If, for example, one of the Disney Princesses accidentally found herself in Tomorrowland or a robot from Tomorrowland was spotted in Adventureland, that would disrupt the atmosphere. It would also disrupt the mood if there were garbage trucks and delivery trucks making their way through the parks. These tunnels essentially allow someone to more easily enter the fantasy world that is Disney without interruptions.
5. Forced perspective is used to make the Cinderella Castle at Disney World appear taller
Cinderella’s Castle is not actually as tall as it looks. It was deliberately built in a way that deceives the eye into thinking it is more enormous than its actual size. Forced perspective is where the scale of a structure changes with distance from the viewer to give an illusion of greater size.
In the case of Cinderella’s Castle, the bricks, windows and other architectural elements appear to be life size close to the ground, but as the height of the building increases, the scale decreases. At the top of the castle, the scale is about half-life size.
6. The apartments and offices on Main Street are not real rooms
In a case similar to Cinderella’s Castle, the apartments and offices on Main Street are also an illusion.

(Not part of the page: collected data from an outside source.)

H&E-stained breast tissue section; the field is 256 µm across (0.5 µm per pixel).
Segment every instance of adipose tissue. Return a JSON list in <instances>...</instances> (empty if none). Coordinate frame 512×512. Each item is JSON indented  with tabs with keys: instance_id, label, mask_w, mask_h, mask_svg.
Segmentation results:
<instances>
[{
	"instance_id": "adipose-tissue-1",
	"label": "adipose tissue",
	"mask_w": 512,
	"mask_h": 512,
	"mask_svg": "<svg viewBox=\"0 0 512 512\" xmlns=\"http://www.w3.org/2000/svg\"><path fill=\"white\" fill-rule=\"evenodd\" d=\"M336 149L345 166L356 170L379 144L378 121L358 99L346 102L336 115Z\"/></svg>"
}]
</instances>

The rooms are, in fact, only two to four feet deep. It is all to give the appearance that one is in a large city, while saving the costs of building an actual city.
Disney fans should be glad that Disney World is trying to cut costs with illusions. It makes tickets less expensive.
7. The names on the gravestones at the Haunted Mansion are of real people who work or have worked for Disney
This may sound creepy, but the tombstones at the Haunted Mansion are engraved with the names of real employees of Disney World. These people were mostly art directors, imagineers and other creative personnel tasked with designing the original mansion. Their legacies are now forever engraved on these tombstones. Disney World can be commended for wanting to honor its contributors, though engraving their names on tombstones near a haunted house is kind of creepy, especially if they were still alive at the time.
8. Disney World has one of the only three large presidential seals in the United States
In the Hall of Presidents, there is a carpet with the presidential seal of the United States woven into it. The presidential seal is not an easy seal to get permission to use. There are only two other places where the presidential seal is used as a floor decoration. One of those places is where the Liberty Bell is located in Philadelphia, and the other is the Oval Office at the White House. Walt Disney actually had to go to Congress to get permission to use the presidential seal.
9. Chemicals are pumped into the air at Disney World to make the park smell like vanilla
Disney wants to make sure that its visitors thoroughly enjoy their experience. They want to ensure the Disney realm is pleasing to the eyes, the ears, the touch of the skin and yes, to the nose. Disney World actually pumps chemicals into the air across Disney World to give it a vanilla smell. In addition to revealing that in some dystopian future Disney World could be used to gas out political enemies of the state, it ensures the park is sweet smelling.
10. Cinderella’s Castle is designed to withstand a hurricane
Disney World, being in Florida, is in hurricane country. Thus, some of its larger buildings were built with hurricanes in mind. One of these buildings is Cinderella’s Castle which was designed to withstand the winds that would be prevalent during a hurricane. If a hurricane is ever headed directly for Disney World, guests will know the perfect building in which to take shelter.